Whilst Monaco now has cemented itself a tax haven for the super rich, a reason why Onassis was initially so interested in maintaining its sovereignty and the source of the enchanted principality much publicized pending conflict with France, back in the summer of 1961, Grace of Monaco‘s skewers the political agreements reached at that time in favour of the charm of the new and practical American actress who become a princess and her increasing involvement with the International Red Cross.

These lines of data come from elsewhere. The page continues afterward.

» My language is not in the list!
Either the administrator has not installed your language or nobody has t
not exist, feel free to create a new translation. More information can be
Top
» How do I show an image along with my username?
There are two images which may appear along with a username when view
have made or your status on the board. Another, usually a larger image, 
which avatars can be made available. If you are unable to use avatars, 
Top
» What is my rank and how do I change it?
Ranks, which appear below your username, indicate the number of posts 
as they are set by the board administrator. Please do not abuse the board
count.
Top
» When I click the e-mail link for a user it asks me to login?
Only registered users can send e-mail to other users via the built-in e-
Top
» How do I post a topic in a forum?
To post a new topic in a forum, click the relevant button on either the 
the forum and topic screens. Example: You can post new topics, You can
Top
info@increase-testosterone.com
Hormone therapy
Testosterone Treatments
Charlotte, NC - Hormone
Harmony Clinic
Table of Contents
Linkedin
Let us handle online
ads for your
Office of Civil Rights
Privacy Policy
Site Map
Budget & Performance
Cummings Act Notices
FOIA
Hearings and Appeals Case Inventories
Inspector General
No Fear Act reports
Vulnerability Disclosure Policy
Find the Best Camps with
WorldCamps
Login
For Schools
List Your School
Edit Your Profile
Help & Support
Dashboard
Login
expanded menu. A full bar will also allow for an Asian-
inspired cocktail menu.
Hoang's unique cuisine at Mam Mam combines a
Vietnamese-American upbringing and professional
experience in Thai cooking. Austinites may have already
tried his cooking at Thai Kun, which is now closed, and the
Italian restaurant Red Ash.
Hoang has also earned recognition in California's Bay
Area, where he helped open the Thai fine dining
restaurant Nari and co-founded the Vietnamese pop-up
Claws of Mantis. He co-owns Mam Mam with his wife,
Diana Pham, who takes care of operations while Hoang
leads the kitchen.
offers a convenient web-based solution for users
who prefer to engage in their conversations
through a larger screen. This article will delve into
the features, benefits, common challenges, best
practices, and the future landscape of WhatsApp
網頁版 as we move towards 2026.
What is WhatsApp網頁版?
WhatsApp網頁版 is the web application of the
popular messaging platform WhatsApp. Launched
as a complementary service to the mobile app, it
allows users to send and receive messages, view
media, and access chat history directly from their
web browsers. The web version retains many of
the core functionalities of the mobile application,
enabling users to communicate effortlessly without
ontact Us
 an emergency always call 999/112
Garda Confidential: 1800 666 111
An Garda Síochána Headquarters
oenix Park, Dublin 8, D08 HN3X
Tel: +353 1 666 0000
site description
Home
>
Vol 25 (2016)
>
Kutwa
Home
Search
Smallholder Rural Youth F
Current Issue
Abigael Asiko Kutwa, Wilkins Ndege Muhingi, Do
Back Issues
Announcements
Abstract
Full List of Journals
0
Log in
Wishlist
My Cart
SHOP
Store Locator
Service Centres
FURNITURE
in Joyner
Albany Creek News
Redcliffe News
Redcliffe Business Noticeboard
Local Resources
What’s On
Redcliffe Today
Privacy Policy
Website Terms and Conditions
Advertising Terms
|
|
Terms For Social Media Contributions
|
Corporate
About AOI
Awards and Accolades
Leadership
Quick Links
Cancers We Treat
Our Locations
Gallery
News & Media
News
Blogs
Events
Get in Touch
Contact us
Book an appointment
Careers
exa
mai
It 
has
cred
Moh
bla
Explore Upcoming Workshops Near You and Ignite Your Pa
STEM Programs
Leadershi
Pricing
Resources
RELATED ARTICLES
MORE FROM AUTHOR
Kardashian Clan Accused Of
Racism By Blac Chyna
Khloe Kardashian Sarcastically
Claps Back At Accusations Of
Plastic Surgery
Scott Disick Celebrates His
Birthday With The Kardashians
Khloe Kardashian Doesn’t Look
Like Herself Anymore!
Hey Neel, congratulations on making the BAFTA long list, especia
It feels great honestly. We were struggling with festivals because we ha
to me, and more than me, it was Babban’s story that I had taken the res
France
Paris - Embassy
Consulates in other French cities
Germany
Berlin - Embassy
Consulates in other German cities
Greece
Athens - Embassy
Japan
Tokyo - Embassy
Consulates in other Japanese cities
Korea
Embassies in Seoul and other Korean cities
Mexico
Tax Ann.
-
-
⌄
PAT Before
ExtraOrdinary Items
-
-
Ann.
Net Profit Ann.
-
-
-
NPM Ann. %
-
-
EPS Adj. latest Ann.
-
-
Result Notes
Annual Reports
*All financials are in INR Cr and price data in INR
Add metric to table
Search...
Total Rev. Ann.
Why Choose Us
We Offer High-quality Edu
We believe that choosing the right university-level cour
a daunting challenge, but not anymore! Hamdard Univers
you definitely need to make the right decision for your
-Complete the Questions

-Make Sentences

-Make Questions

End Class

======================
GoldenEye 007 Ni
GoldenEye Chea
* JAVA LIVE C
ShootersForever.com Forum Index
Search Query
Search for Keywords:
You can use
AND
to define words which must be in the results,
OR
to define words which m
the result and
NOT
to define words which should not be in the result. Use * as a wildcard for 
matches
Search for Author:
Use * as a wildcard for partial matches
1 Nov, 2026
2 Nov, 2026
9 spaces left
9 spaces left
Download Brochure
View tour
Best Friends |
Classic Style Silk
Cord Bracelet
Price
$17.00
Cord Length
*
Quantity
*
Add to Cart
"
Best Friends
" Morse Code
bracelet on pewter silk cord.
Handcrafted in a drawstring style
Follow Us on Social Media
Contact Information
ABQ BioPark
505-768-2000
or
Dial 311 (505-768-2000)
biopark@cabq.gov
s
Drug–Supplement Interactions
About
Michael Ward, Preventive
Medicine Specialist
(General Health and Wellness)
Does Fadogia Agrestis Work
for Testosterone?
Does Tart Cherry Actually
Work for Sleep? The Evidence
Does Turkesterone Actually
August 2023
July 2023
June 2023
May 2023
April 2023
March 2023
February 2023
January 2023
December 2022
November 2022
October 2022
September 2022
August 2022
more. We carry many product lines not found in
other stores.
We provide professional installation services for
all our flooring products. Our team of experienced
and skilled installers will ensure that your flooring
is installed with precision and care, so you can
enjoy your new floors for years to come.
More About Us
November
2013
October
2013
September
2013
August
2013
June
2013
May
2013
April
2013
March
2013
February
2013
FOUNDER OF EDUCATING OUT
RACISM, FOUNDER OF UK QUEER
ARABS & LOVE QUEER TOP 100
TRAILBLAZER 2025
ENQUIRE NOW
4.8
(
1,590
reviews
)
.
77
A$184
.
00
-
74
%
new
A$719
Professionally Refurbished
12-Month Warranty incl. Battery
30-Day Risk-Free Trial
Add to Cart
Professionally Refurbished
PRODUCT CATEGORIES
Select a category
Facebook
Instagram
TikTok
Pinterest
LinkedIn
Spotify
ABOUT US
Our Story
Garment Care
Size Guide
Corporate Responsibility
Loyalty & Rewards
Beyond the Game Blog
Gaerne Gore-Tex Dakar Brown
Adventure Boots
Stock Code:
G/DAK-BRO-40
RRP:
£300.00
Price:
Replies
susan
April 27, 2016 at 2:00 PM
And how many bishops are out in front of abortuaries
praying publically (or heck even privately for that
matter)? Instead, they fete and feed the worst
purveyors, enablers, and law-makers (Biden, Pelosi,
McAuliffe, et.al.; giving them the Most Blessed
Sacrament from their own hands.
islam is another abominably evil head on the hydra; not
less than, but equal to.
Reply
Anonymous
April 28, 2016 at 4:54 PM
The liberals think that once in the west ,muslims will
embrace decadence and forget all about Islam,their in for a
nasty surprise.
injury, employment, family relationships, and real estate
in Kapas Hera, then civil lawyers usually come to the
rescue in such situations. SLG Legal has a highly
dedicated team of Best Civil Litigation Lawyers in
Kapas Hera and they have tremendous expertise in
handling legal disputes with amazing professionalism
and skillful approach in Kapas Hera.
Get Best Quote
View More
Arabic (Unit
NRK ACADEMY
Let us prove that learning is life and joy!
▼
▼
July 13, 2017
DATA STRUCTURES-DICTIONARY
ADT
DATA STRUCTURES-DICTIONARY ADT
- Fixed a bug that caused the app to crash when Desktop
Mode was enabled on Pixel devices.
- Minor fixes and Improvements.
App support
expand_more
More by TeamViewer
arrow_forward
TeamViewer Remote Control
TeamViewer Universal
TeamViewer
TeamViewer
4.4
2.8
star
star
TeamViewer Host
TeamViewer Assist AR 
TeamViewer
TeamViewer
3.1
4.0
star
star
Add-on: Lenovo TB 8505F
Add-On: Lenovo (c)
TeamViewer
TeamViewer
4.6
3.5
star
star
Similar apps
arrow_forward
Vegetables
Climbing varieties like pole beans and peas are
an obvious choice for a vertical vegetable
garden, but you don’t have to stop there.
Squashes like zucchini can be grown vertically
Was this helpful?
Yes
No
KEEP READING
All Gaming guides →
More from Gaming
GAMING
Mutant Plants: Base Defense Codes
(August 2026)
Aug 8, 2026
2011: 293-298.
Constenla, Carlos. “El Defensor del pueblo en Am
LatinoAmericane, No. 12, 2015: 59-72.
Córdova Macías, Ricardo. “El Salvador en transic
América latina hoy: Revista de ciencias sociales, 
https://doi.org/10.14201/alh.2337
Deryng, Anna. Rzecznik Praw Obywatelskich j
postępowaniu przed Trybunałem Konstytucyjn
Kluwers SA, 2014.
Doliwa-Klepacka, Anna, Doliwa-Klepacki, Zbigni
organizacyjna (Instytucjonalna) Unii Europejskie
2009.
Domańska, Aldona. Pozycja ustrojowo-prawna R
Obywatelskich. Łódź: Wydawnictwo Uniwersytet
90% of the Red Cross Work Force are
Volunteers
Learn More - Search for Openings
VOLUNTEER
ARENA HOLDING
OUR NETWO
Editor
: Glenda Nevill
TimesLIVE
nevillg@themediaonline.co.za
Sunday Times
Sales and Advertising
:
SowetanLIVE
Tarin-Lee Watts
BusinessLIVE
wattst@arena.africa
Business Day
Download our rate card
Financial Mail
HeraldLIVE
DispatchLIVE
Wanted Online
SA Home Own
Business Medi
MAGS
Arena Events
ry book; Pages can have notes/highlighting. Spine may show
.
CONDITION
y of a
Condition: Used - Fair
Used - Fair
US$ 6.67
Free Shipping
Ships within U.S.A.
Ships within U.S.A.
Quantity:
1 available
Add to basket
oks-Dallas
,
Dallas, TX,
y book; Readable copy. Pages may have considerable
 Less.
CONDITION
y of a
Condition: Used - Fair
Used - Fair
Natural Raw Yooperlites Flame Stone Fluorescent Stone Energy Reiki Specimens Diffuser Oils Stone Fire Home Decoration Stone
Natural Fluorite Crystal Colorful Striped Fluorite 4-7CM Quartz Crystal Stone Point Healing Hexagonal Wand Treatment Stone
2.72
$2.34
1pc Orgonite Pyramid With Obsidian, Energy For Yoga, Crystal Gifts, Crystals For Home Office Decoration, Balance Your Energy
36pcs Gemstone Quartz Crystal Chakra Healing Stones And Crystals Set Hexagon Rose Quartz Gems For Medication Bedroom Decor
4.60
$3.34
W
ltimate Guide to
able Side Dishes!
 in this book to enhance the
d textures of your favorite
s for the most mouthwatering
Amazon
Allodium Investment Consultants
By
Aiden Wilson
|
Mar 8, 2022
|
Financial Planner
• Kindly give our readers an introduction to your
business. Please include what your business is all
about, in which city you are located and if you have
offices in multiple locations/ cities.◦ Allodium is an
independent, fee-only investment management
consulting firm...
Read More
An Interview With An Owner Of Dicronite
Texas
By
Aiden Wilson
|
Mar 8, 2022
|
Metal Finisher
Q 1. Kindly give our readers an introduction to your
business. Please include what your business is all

The politics might be questionable in Grace of Monaco, but Kidman’s superb portrayal of this iconic film star turned princess is pivotal to this charming film’s sumptuous appeal. American indie actress Parker Posey stars as Madge Tivey-Faucon the secretive private secretary to the princess along with Milo Ventimiglia as the dashing press secretary Rupert Alan and Shakespearen actor Derek Jacobi’s flamboyant turn as Count Fernando d’Aillieres, Grace’s etiquette coach.
Audiences that loved films like My Week with Marilyn, The Queen and The Aviator will certainly enjoy Grace of Monaco although this film is by no means in that league in terms of script and overall conception. An enjoyable if not too short cinematic outing nevertheless, Grace of Monaco could have added more substance to the thinly plotted storyline, but that was not Dahan’s intention, which remains an incomparable film to his previous success of La Vie en Rose.